The Stepping Stone |
On March 19, Southwestern College students will travel from San Diego to an illegal township outside Cape Town, South Africa. The trip will last 13 days and the mission is simple: Bring as many books and teaching supplies as possible; give the township’s fledgling pre-school a boost; see life from a different perspective; and tell as many people about it as possible. This blog is for that last part. Enjoy. |
South Africa’s Cheetah Outreach has 16 cheetahs, but the entire time I find myself looking at a dog.
The center has dedicated itself to saving the fastest cat on the planet, and has ironically found that the best way to do so is with a Turkish dog called the Anatolian Shepherd. The center raises money to place shepherd puppies on local ranches with the agreement that the ranchers will use the dogs instead of guns and traps to save their livestock. Because the dogs scare away cheetahs instead of kill them, they could be the best solution to saving the cat whose numbers have plummeted since 1900 from 100,000 to 7,500.

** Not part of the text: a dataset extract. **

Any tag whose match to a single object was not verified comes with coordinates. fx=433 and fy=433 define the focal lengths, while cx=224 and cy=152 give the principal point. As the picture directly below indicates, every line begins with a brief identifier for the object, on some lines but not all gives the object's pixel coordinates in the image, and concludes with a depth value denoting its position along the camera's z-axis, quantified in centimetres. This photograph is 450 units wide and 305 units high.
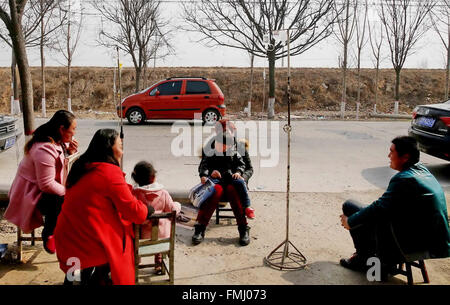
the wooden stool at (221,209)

Jay and Kohlue are the center’s ambassador dogs. They have strong jaws, stocky builds, but overall look like common house dogs. Today they sleep with their chins resting on their paws and their bodies languidly spread out in the grass. From their appearance it is hard to know that they were domesticated thousands of years ago and bred with the tenacity to scare off bears, wolves and jackals but also with the temperament to befriend sheep.
To me, the shaggy white dog symbolizes solution, even if the entire idea—using dogs to save cats—seems backwards.